Genetically modified foods are safe for humans and pose no special environmental risk. Yet there are serious policy questions to consider.
|Reply: Pamela Ronald|
Pamela Ronald correctly points out that GE crops currently grown in the United States are beneficial and safe to eat. But their rapid adoption has not been without problems. The federal government pasted together from existing laws a regulatory system that does not adequately assess the safety of all GE crops with respect to the environment and to human consumption. At the same time, the seed industry and farmers poorly managed the introduction and planting of GE crops, overusing certain varieties, resulting in environmental harm. Improvements in federal oversight and better farm management are crucial not only to ensure that future GE crops benefit farmers, consumers, and the environment, but also to lessen the controversy surrounding GE crops and improve public acceptance.

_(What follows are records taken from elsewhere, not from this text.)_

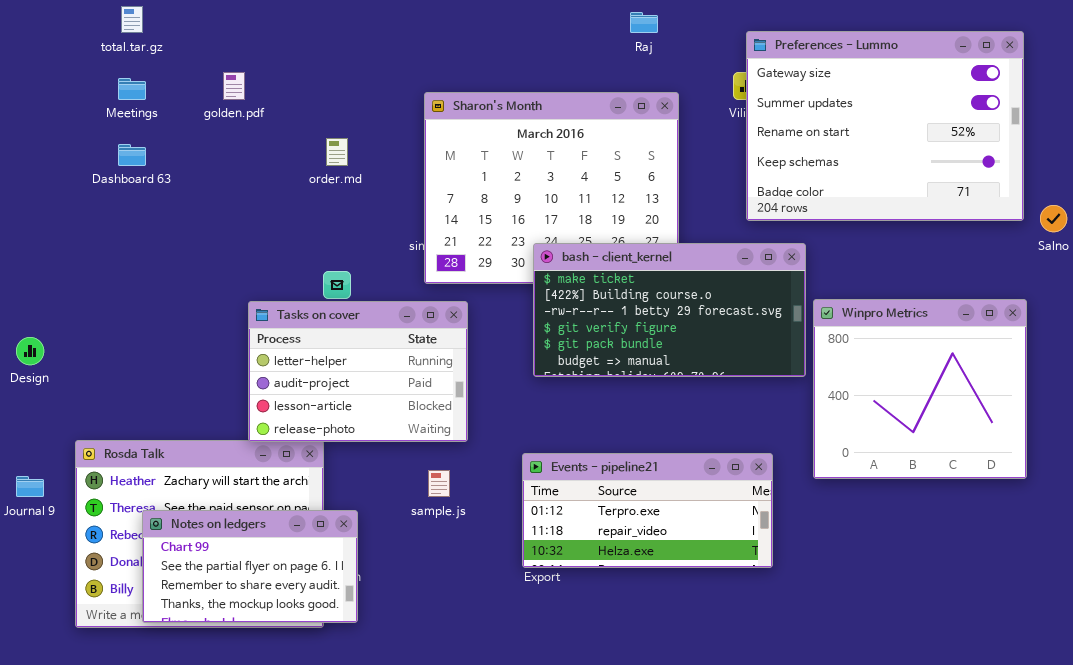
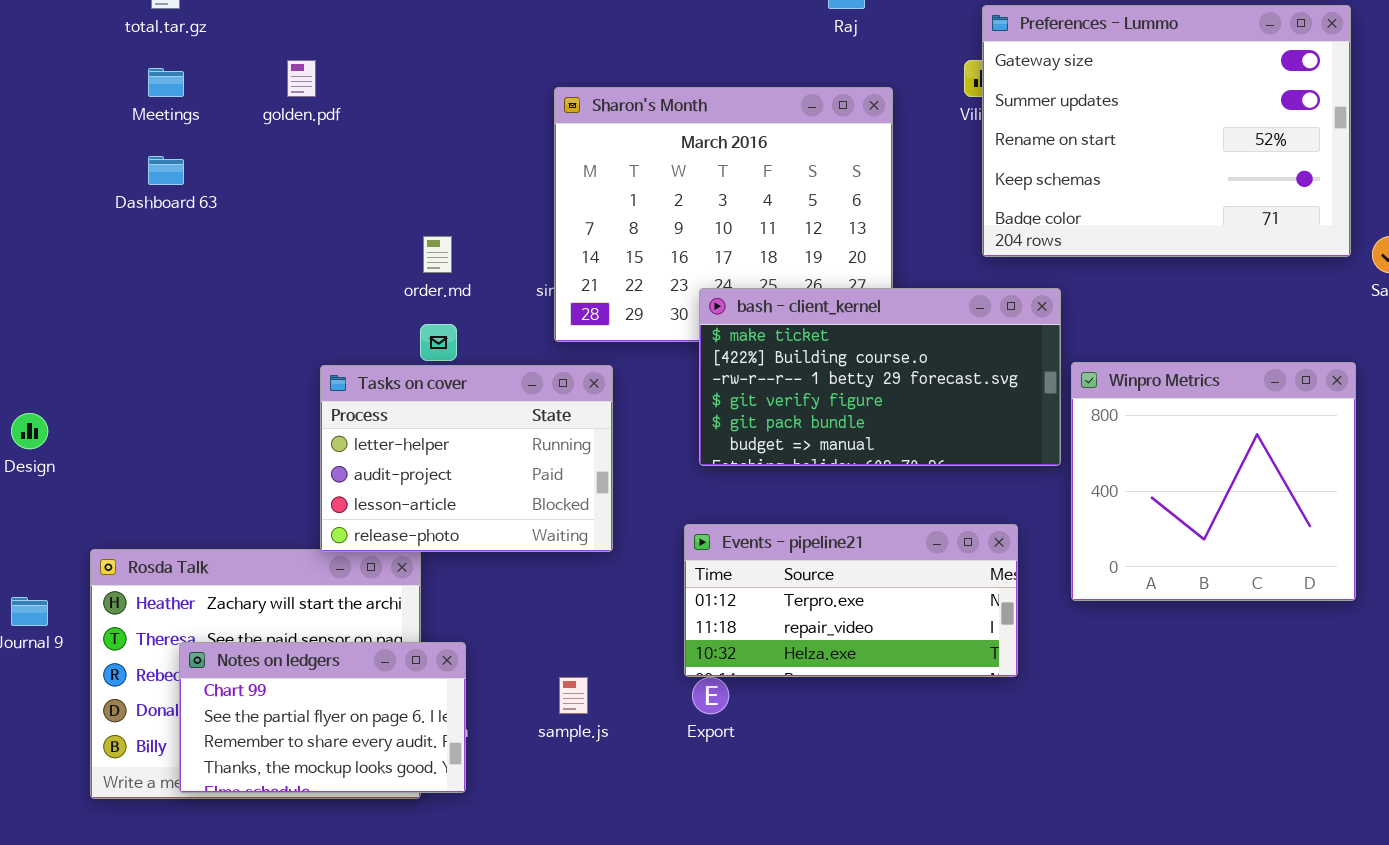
order.md: [326,138,348,166] -> [423,236,452,273], moved
Events - pipeline21: [522,453,773,568] -> [684,524,1018,677], moved
sample.js: [428,470,450,497] -> [559,677,588,714], moved

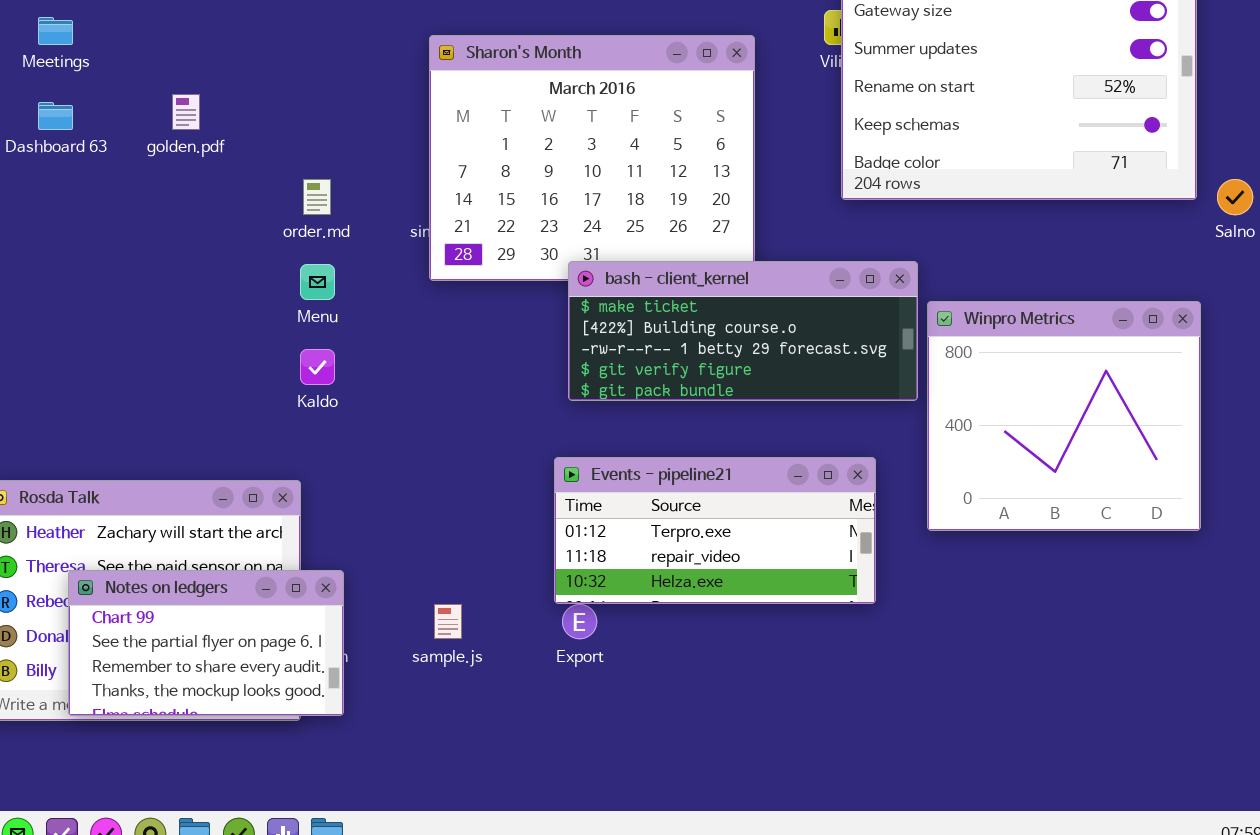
golden.pdf: [287,60,316,97] -> [172,94,200,130], moved
bash - client_kernel: [699,288,1061,466] -> [568,261,918,401], resized
Tasks on cover: [320,365,613,552] -> none, closed

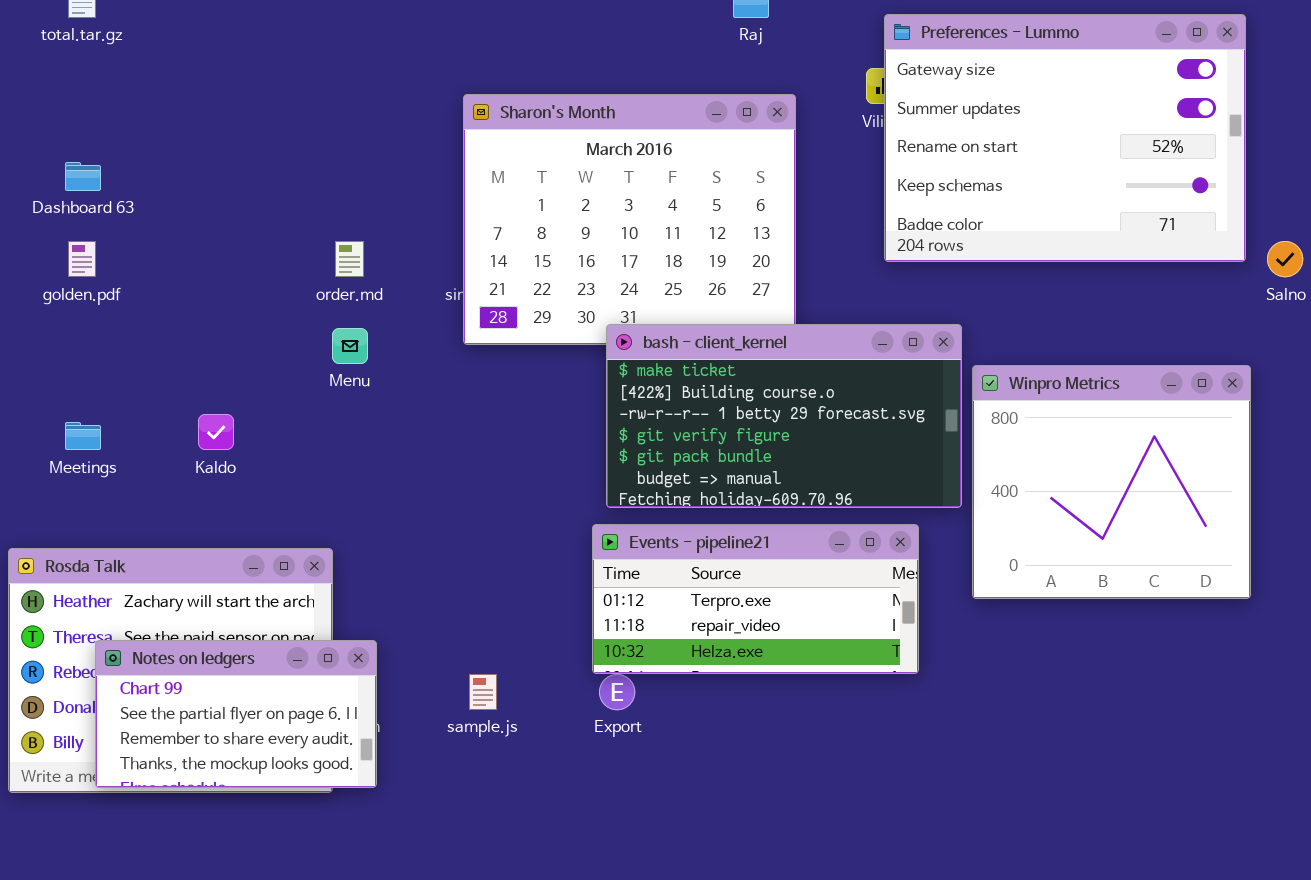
Meetings: [38,17,73,45] -> [65,422,101,450], moved
golden.pdf: [172,94,200,130] -> [68,241,96,277], moved
bash - client_kernel: [568,261,918,401] -> [606,324,962,508], resized
Kaldo: [300,349,335,385] -> [198,414,234,450], moved

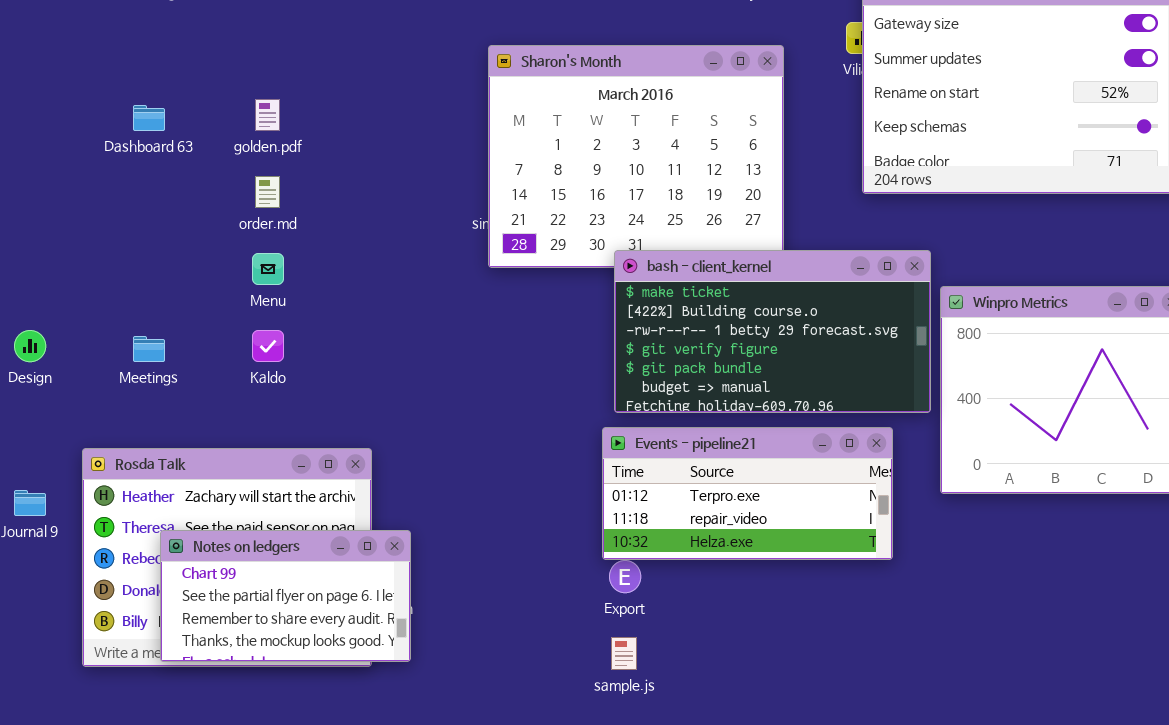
golden.pdf: [68,241,96,277] -> [255,99,280,131], moved
order.md: [335,241,364,277] -> [255,176,280,208], moved
Menu: [332,328,368,364] -> [252,253,284,285], moved
sample.js: [469,674,497,710] -> [611,637,637,670], moved

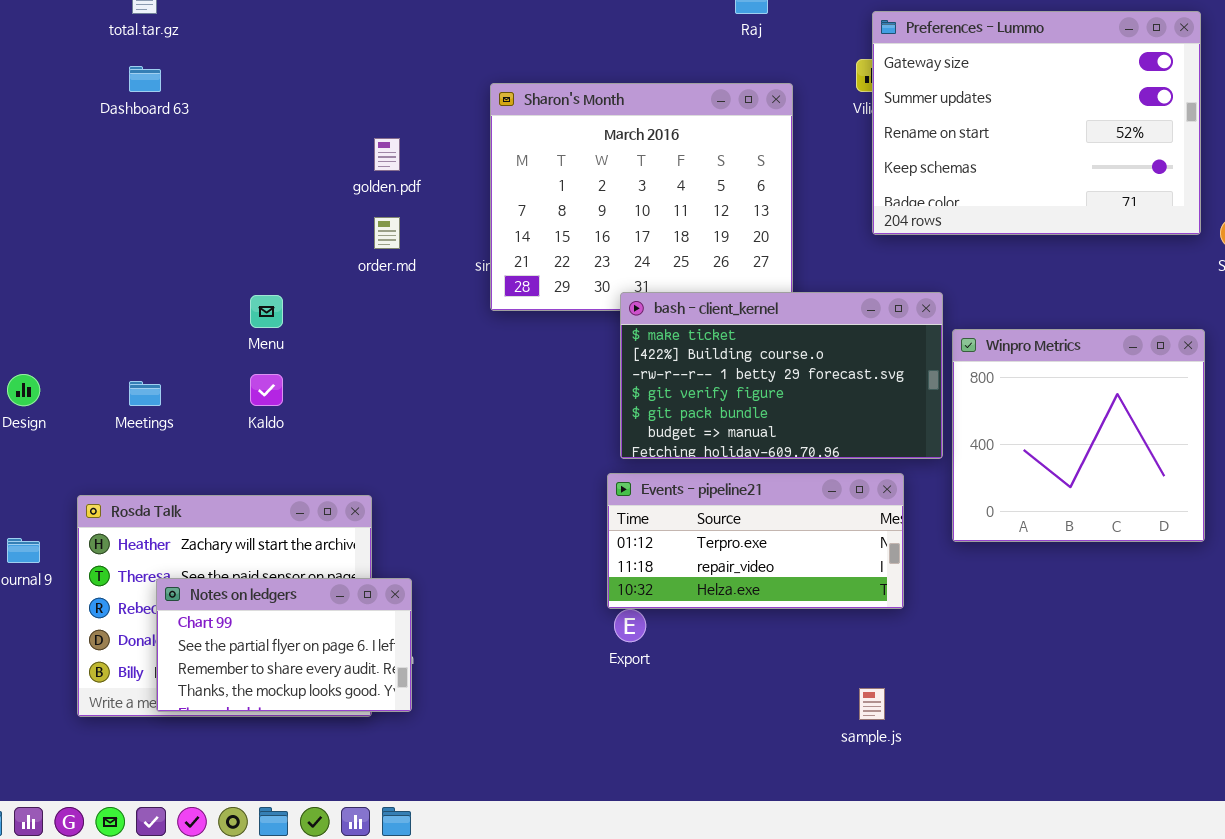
golden.pdf: [255,99,280,131] -> [374,138,400,171], moved
Dashboard 63: [133,105,165,131] -> [129,66,161,92], moved
order.md: [255,176,280,208] -> [374,217,400,249], moved
sample.js: [611,637,637,670] -> [859,688,885,720], moved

The most significant regulatory improvement would be for the Food and Drug Administration to ensure that foods made from GE crops are safe to eat by instituting a mandatory pre-market approval procedure, which would replace the weak, voluntary consultation process it uses now. The public must rely on the seed industry’s self-interested safety determination instead of a thorough safety assessment performed by the FDA. In contrast, every other country with a functional biosafety regulatory system mandates government safety approvals of GE foods.
The U.S. Department of Agriculture also should review every GE crop for environmental and agricultural safety before it is planted by farmers. Currently the USDA regulates GE crops only if they act like a plant pest (an organism that could potentially harm plants). Several years ago a GE herbicide-tolerant variety of Kentucky blue grass was developed without any plant pest DNA, and the USDA acknowledged a large loophole in the regulatory system when it informed the developer that the crop was not regulated and could be released to farmers without any environmental safety assessment or public notice. GE seed developers can avoid USDA regulation by introducing new traits into a crop variety using the same laboratory techniques used to engineer Kentucky blue grass.
Farmers must use GE crops in ways that don’t cause harm. That hasn’t been the case.
In order to ensure the safety of all GE crops, Congress needs to enact legislation to plug loopholes in the current system and provide a comprehensive—but also efficient—regulatory process. Responsible use of GE crops demands that the government address any potential risks using the best scientific evidence.
Once a GE variety is found safe by the federal government, farmers must use that crop in a manner that does not cause environmental problems. That has not been the case for GE crops tolerant of the herbicide glyphosate. In 2012 farmers grew more than 150 million acres of glyphosate-tolerant corn, soybeans, cotton, and sugar beets, and some of those farmers abandoned traditional weed-control measures, such as rotating different crops or herbicides in the same field. Instead they relied on that GE seed–herbicide combination, which is cheap, easy to use, and relatively environmentally benign compared to other herbicides. Now there are glyphosate-resistant weeds on more than ten million acres of farmland, weeds that farmers must battle with more harmful herbicides.
Farmers have also misused a GE corn variety with a built-in pesticide that kills corn rootworm pests. Spurred by high corn prices, farmers planted that engineered corn year after year in the same fields, without rotating to a different crop or using other pest management practices. As a result, resistant pest populations developed on tens of thousands of acres of farmland, and now many corn farmers have resorted to spraying dangerous chemical pesticides—with all their adverse environmental impacts—to protect their crops.
To prevent such mismanagement in the future, farmers growing GE crops must use integrated weed and pest management practices, including crop and pesticide rotation. If seed companies and farmers won’t adopt those practices voluntarily, federal regulators need to mandate them. Environmentally benign pesticides such as glyphosate and engineered Bt toxins are valuable public goods that need to be used judiciously to ensure that they remain available to future
Future actions by seed developers, farmers, and regulators will determine whether the seed industry will continue to provide safe and beneficial GE crops that are accepted by consumers—or whether GE seeds will become yet another abused and ineffective agricultural technology. If a strong, but not stifling, regulatory system can be implemented, and if GE seeds are used with sustainable practices that minimize environmental impacts, public confidence will improve, and the technology’s enormous promise will be given the opportunity to be realized.